● **SUPPLIED MATERIAL**
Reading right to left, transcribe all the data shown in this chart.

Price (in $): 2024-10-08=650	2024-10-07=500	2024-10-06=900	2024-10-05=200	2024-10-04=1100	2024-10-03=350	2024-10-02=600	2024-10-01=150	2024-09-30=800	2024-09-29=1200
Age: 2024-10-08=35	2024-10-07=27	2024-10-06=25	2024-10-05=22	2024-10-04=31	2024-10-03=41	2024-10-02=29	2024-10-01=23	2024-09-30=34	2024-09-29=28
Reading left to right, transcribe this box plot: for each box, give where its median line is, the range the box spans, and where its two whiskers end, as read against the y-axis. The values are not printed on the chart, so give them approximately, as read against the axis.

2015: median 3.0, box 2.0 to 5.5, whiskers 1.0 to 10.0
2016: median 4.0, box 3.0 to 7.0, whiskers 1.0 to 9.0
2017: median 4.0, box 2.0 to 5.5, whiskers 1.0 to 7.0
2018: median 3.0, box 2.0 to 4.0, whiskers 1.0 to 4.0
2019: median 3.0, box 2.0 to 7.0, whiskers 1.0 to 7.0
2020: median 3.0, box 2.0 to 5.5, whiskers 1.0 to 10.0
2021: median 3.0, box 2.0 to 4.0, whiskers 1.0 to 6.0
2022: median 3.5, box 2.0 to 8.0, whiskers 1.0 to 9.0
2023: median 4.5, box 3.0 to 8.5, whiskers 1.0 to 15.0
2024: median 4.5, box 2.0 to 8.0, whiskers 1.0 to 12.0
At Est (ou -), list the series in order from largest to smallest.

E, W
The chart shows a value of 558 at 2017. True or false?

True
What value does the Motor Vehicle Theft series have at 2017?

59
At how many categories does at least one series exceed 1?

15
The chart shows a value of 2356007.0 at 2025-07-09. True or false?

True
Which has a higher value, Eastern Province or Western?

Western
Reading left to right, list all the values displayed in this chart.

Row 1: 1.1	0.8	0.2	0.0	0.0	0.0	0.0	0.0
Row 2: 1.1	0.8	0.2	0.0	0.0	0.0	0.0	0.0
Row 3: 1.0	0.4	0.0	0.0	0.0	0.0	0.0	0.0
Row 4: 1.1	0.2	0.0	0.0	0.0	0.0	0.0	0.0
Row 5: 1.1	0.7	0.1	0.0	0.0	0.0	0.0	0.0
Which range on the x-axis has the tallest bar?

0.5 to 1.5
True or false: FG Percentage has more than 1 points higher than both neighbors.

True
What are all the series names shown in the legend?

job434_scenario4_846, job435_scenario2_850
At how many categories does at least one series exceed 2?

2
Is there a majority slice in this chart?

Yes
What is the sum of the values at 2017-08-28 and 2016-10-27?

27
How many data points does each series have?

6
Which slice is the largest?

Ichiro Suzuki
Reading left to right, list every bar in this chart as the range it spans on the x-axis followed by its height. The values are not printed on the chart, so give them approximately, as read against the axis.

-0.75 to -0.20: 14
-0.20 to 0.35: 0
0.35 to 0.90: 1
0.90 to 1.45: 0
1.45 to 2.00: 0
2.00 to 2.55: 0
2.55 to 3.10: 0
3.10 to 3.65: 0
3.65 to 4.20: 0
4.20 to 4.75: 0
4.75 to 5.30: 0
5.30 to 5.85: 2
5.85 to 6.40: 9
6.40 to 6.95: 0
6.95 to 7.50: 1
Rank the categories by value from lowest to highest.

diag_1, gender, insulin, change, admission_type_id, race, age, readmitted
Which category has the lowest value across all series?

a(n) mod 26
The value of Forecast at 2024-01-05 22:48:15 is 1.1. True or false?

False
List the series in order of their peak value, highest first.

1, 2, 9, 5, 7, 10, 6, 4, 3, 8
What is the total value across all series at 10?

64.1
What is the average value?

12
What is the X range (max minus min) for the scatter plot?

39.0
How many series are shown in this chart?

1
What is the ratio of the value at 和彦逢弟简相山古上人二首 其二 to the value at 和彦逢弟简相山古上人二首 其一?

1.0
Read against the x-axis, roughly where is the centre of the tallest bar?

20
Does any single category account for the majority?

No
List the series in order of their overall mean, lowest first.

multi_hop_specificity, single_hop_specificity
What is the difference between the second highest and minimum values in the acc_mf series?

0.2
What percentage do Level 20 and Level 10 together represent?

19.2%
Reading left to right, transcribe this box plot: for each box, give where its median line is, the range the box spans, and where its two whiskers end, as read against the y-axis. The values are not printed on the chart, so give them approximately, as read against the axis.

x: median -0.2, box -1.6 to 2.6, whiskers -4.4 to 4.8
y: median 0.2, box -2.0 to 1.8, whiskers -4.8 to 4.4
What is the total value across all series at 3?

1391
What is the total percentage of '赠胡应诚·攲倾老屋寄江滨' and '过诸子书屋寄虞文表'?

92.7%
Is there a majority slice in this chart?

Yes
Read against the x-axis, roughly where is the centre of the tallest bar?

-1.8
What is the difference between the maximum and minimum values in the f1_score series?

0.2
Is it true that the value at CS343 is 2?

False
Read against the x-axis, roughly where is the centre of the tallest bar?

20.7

● **TASK OBJECTIVE**
Pick out each line of the material above that contains the word "difference" and copy it out in full. Count only matches with the same case.

● **OUTPUT**
What is the difference between the second highest and minimum values in the acc_mf series?
What is the difference between the maximum and minimum values in the f1_score series?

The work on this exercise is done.